Main Characteristics:

  • Resources uniformly scheduled by YARN
  • Supports dynamic resource allocation
  • Can coexist with other YARN applications

Running Modes:

  • Session Mode: Creates long-running cluster, multiple jobs share resources
  • Per-Job Mode: Each job independently allocated resources, released after completion

Advantages:

  • High resource utilization
  • Seamless integration with Hadoop ecosystem
  • Supports dynamic scaling

Cluster Planning

This article uses three machines for deployment:

HostnameConfigurationRole
h121.wzk.icu2C4GJobManager + TaskManager
h122.wzk.icu2C4GTaskManager
h123.wzk.icu2C2GTaskManager

Environment Preparation

Java Environment Configuration

Ensure all nodes have JAVA_HOME configured:

echo $JAVA_HOME
# Output example: /usr/local/java/jdk1.8.0_301

SSH Passwordless Login

Configure SSH passwordless login between three machines:

# Execute on h121 node
ssh-keygen -t rsa
ssh-copy-id h121.wzk.icu
ssh-copy-id h122.wzk.icu
ssh-copy-id h123.wzk.icu

Download and Installation

Choose stable version Flink 1.11.1:

cd /opt/software/
wget https://archive.apache.org/dist/flink/flink-1.11.1/flink-1.11.1-bin-scala_2.12.tgz
tar -zxvf flink-1.11.1-bin-scala_2.12.tgz
mv flink-1.11.1 /opt/servers/

Sync installation package to all nodes:

scp -r /opt/servers/flink-1.11.1 h122.wzk.icu:/opt/servers/
scp -r /opt/servers/flink-1.11.1 h123.wzk.icu:/opt/servers/

Standalone Mode Configuration

Modify Flink configuration file:

# jobmanager.rpc.address configures JobManager address
jobmanager.rpc.address: h121.wzk.icu

# Configure TaskManager Slot count
taskmanager.numberOfTaskSlots: 2

workers File

Configure TaskManager node list:

cd /opt/servers/flink-1.11.1/conf
vim workers

Write the following:

h121.wzk.icu
h122.wzk.icu
h123.wzk.icu

masters File

Configure JobManager node:

vim masters

Write the following:

h121.wzk.icu:8081

Start Cluster

After configuration, start Flink cluster:

cd /opt/servers/flink-1.11.1/bin/
./start-cluster.sh

After successful startup, access Flink Web UI:

http://h121.wzk.icu:8081/#/overview

Run Test

Flink provides rich example programs. Run WordCount example:

cd /opt/servers/flink-1.11.1/bin
./flink run ../examples/streaming/WordCount.jar

The example program reads wc.input file (if exists), or reads from data source specified by parameters, to perform word count statistics.

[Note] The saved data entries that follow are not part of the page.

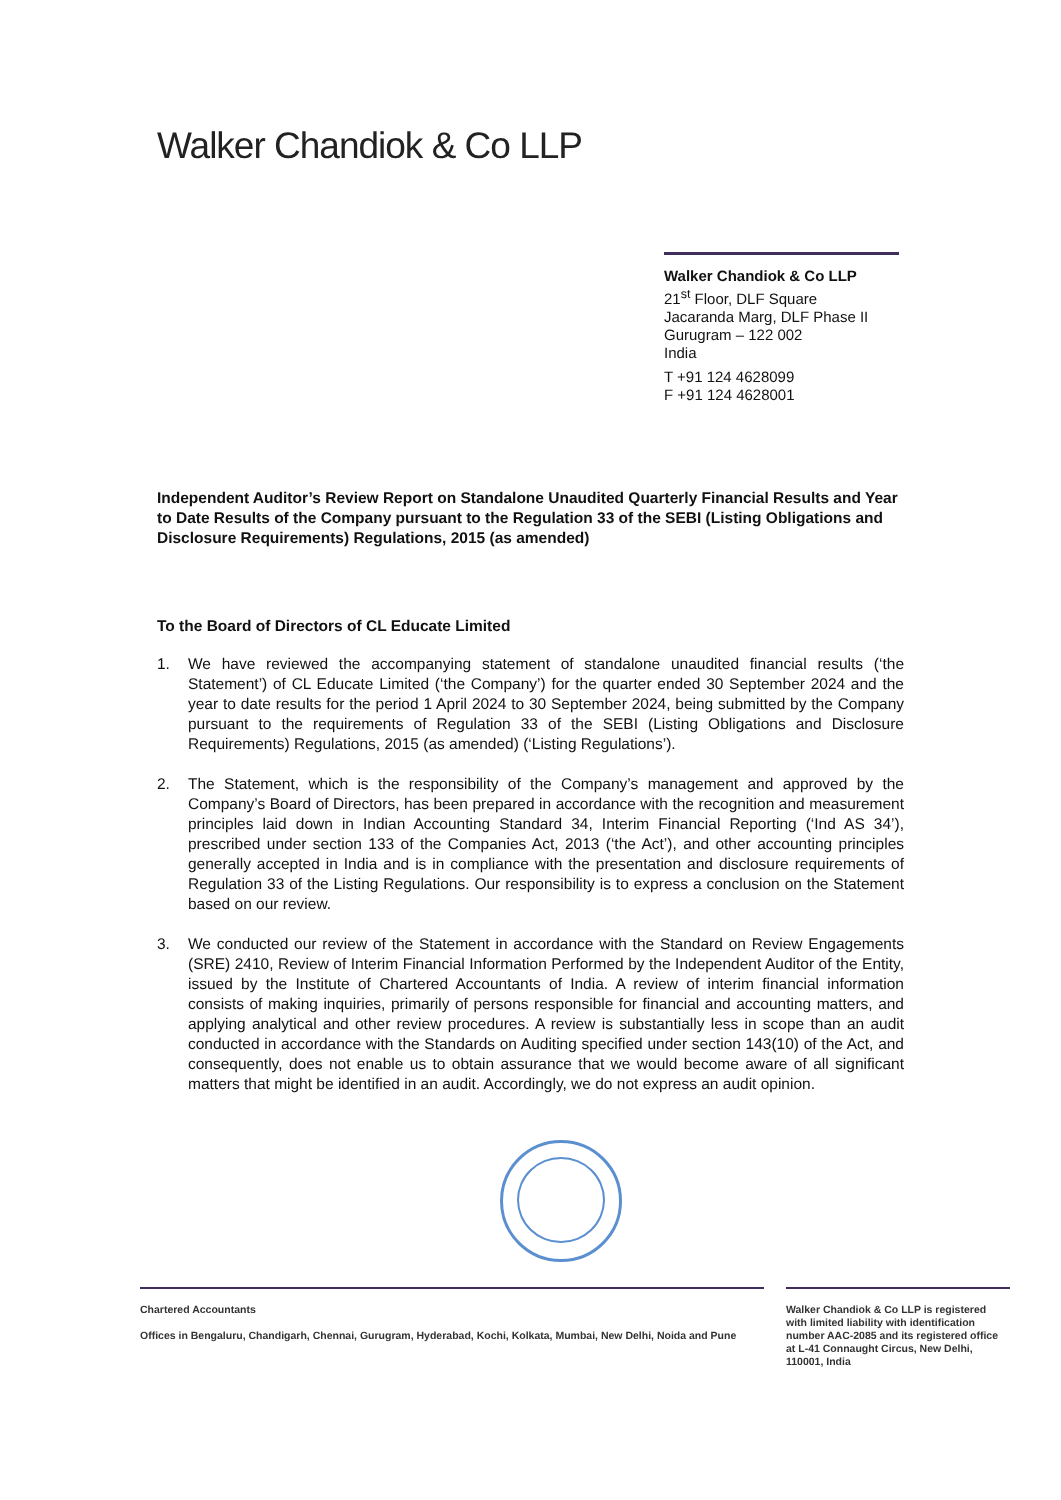Walker Chandiok & Co LLP
Walker Chandiok & Co LLP
21<sup>st</sup> Floor, DLF Square
Jacaranda Marg, DLF Phase II
Gurugram – 122 002
India
T +91 124 4628099
F +91 124 4628001
Independent Auditor’s Review Report on Standalone Unaudited Quarterly Financial Results and Year to Date Results of the Company pursuant to the Regulation 33 of the SEBI (Listing Obligations and Disclosure Requirements) Regulations, 2015 (as amended)
To the Board of Directors of CL Educate Limited
1. We have reviewed the accompanying statement of standalone unaudited financial results (‘the Statement’) of CL Educate Limited (‘the Company’) for the quarter ended 30 September 2024 and the year to date results for the period 1 April 2024 to 30 September 2024, being submitted by the Company pursuant to the requirements of Regulation 33 of the SEBI (Listing Obligations and Disclosure Requirements) Regulations, 2015 (as amended) (‘Listing Regulations’).
2. The Statement, which is the responsibility of the Company’s management and approved by the Company’s Board of Directors, has been prepared in accordance with the recognition and measurement principles laid down in Indian Accounting Standard 34, Interim Financial Reporting (‘Ind AS 34’), prescribed under section 133 of the Companies Act, 2013 (‘the Act’), and other accounting principles generally accepted in India and is in compliance with the presentation and disclosure requirements of Regulation 33 of the Listing Regulations. Our responsibility is to express a conclusion on the Statement based on our review.
3. We conducted our review of the Statement in accordance with the Standard on Review Engagements (SRE) 2410, Review of Interim Financial Information Performed by the Independent Auditor of the Entity, issued by the Institute of Chartered Accountants of India. A review of interim financial information consists of making inquiries, primarily of persons responsible for financial and accounting matters, and applying analytical and other review procedures. A review is substantially less in scope than an audit conducted in accordance with the Standards on Auditing specified under section 143(10) of the Act, and consequently, does not enable us to obtain assurance that we would become aware of all significant matters that might be identified in an audit. Accordingly, we do not express an audit opinion.
Chartered Accountants
Offices in Bengaluru, Chandigarh, Chennai, Gurugram, Hyderabad, Kochi, Kolkata, Mumbai, New Delhi, Noida and Pune
Walker Chandiok & Co LLP is registered with limited liability with identification number AAC-2085 and its registered office at L-41 Connaught Circus, New Delhi, 110001, India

Deployment Mode Selection Suggestions

Choose appropriate deployment mode based on actual business needs:

  • Learning/Development: Choose Local mode for quick start
  • Medium/Small-scale Production: Choose Standalone mode, simple deployment
  • Large-scale Production: Choose YARN mode, high resource utilization

Standalone mode is suitable for scenarios with less than 10 nodes, fixed resources, and stable job loads. For production environments requiring frequent resource adjustments, it is recommended to use YARN or Kubernetes deployment modes.